> Exercise details
From the line that contains "5 regions - check if we cover your postcode" down to the last line of the entries, please return everything exactly, except the pictures.
--------------------------------
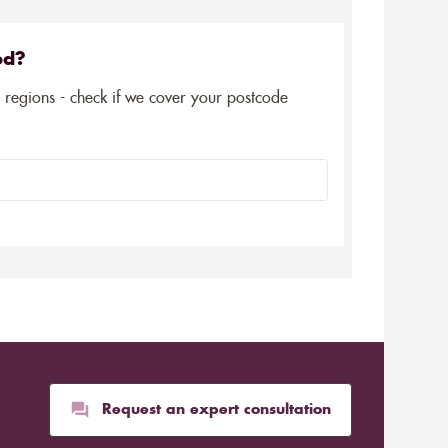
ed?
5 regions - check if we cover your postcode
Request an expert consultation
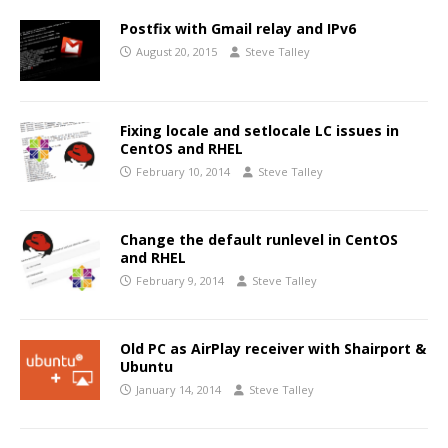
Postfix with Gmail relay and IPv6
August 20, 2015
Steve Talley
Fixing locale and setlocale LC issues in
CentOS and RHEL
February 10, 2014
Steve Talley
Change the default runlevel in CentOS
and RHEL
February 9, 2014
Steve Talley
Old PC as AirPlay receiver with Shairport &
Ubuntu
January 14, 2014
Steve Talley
--------------------------------
> Result for this exercise
5 regions - check if we cover your postcode
Request an expert consultation
Postfix with Gmail relay and IPv6
August 20, 2015
Steve Talley
Fixing locale and setlocale LC issues in
CentOS and RHEL
February 10, 2014
Steve Talley
Change the default runlevel in CentOS
and RHEL
February 9, 2014
Steve Talley
Old PC as AirPlay receiver with Shairport &
Ubuntu
January 14, 2014
Steve Talley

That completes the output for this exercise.